▸ **DOCUMENT SECTION**:
Syria’s UN ambassador announced on Thursday that the government will permit humanitarian aid to pass through its main border crossing into rebel-held territories, reopening a channel that had been shut following a Security Council impasse.
According to ambassador Bassam Sabbagh, Damascus has made a “sovereign decision” to permit aid to enter Syria from Turkey via the Bab al-Hawa crossing for a period of six months beginning on Thursday.
He claimed to have written Secretary-General Antonio Guterres and the UN Security Council a letter to this effect.
According to a 2014 agreement, the UN mostly sends aid to northwest Syria through the Bab al-Hawa crossing in neighboring Turkey.
However, a UN agreement that had allowed this mechanism to operate without Damascus’ consent ended on Monday.
According to the UN, more than 4 million people in northwest Syria are in need of basic necessities like food, water, medicine, and other supplies.

▸ **Dataset entries**:

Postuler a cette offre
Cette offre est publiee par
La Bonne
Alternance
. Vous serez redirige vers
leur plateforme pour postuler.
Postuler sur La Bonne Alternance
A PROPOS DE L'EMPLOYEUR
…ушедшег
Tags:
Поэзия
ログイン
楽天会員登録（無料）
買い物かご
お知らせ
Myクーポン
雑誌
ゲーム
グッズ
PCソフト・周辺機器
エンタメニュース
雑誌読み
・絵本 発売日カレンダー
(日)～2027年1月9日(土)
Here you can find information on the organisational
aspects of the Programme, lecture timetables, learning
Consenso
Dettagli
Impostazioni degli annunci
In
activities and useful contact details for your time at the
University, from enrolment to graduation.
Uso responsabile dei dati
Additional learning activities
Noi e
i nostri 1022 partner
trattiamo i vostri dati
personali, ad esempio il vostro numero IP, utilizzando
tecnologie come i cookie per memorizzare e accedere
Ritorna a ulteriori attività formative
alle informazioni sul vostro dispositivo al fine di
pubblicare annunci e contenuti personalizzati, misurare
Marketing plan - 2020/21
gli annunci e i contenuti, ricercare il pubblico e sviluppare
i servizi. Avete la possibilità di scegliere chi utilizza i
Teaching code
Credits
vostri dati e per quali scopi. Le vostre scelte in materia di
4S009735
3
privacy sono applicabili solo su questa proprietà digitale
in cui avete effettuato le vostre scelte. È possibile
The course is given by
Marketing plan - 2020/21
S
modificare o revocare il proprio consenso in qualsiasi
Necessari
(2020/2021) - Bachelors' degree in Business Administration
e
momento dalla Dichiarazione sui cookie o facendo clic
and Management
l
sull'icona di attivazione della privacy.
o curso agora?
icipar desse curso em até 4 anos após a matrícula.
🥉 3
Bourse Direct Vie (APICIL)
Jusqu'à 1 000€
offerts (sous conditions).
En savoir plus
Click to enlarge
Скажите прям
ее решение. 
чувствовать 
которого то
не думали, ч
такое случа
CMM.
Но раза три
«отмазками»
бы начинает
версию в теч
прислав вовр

▸ **TASKS TO CARRY OUT**:
1. In the article on Syria's Bab al-Hawa aid decision, for how long will Damascus permit aid to cross from Turkey?
2. Please continue the article on Syria's Bab al-Hawa aid decision from its last sentence.
The records were taken from a different source.

▸ **RESPONSES FOR EACH TASK**:
1. For six months, beginning on Thursday.

2.
During a vote at UN headquarters in New York on Tuesday, Russia first vetoed a nine-month extension of the accord and then couldn’t muster enough support to approve a six-month extension.
According to Stephane Dujarric, a spokesman for Guterres, the UN was reviewing Sabbagh’s letter.
There were still two more crossings open even after the Bab al-Hawa border was closed.
Following an earthquake in February that killed tens of thousands of people in Turkey and northwest Syria, Syrian President Bashar al-Assad opened them.
But Bab al-Hawa was the conduit through which 85% of supplies entered areas controlled by the rebels.